Popstar encerra apresentação em Copacabana com cruz ensanguentada no figurino e exalta orixá do arco-íris, símbolo de dualidade e renovação
O maior show da carreira de Lady Gaga, realizado neste sábado (03) em Copacabana, não foi apenas uma celebração da música e da cultura pop. Sob os olhos de uma multidão e com a orla do Rio de Janeiro como palco sagrado, a artista norte-americana transformou sua apresentação em um ritual performático marcado por profundas referências espirituais. Em um dos momentos mais impactantes da noite, Gaga surgiu com um figurino branco estampada com uma cruz de Cristo em sangue vivo — figurino escolhido, segundo fontes próximas à produção, em reverência à entidade afro-brasileira Oxumaré, orixá com quem a artista mantém afinidade espiritual.
Oxumaré é uma das divindades mais enigmáticas do panteão iorubá, cultuado em tradições como o Candomblé e a Umbanda.

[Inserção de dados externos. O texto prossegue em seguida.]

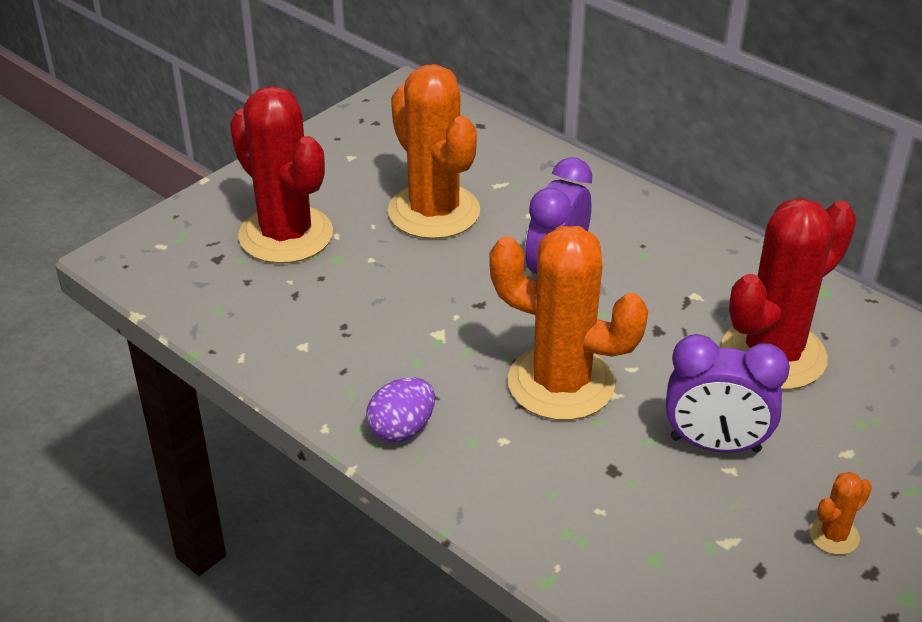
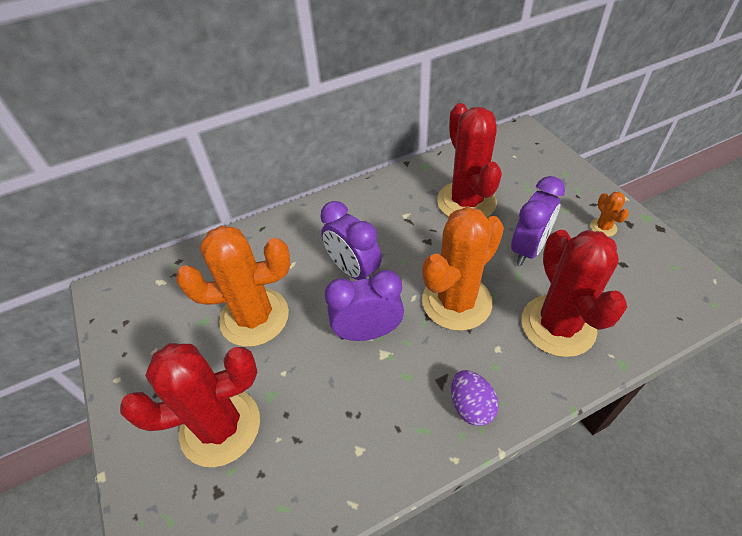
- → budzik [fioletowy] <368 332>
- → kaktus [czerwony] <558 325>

Representado pelo arco-íris, é considerado o orixá da continuidade, do movimento e da renovação. Sua principal característica é a dualidade: Oxumaré transita entre o masculino e o feminino, incorporando os dois polos da existência de forma alternada e harmoniosa — uma simbologia que dialoga fortemente com a trajetória de Lady Gaga como ícone queer e defensora da liberdade de identidade.
O arco-íris, símbolo universal de Oxumaré, esteve presente tanto no cenário quanto nas coreografias e acessórios dos fãs. Durante a execução do hino LGBTQ+ Born This Way, milhares de pessoas ergueram leques coloridos, cortando o ar com estalos sincronizados, num gesto coletivo que evocava a energia vibrante e cíclica do orixá.
A conexão espiritual da cantora com entidades de matriz africana já é conhecida por admiradores atentos. Gaga tem se aproximado de elementos das religiões afro-americanas nos Estados Unidos e, mais recentemente, de tradições afro-brasileiras. Sua escolha por Oxumaré — entidade que une céu e terra, espírito e matéria — parece dialogar diretamente com sua proposta artística de fusão entre arte, fé e identidade.
Antes de subir ao palco, a cantora abriu a noite com a leitura do Manifesto of Mayhem, declaração performática que define a fase atual de sua carreira. Em seguida, surgiu em cena dentro de uma gaiola, para cantar “Abracadabra”, numa metáfora de libertação que remete a iniciações espirituais. Ao longo do show, Gaga trocou figurinos com as cores da bandeira do Brasil, interagiu com o público com tradução simultânea e entregou performances de intensa carga emocional e corporal.

No encerramento, a cruz ensanguentada estampada sobre o branco da túnica causou impacto: não apenas como um símbolo cristão, mas como parte do sincretismo que permeia muitas tradições afro-brasileiras, nas quais orixás também são associados a santos católicos. A imagem provocativa, portanto, foi lida por muitos como uma fusão entre o sagrado africano e o ocidental — tal como ocorre nos terreiros do Brasil, onde Oxumaré costuma ser sincretizado com São Bartolomeu ou com o próprio arco-íris bíblico, sinal de aliança entre céu e terra.
Em Copacabana, Gaga foi além do pop: invocou o sagrado, celebrou o corpo, a diversidade e a ancestralidade. E mostrou que, por trás das luzes e coreografias, existe uma artista que dança em equilíbrio sobre a serpente de Oxumaré — ora homem, ora mulher, sempre arco-íris.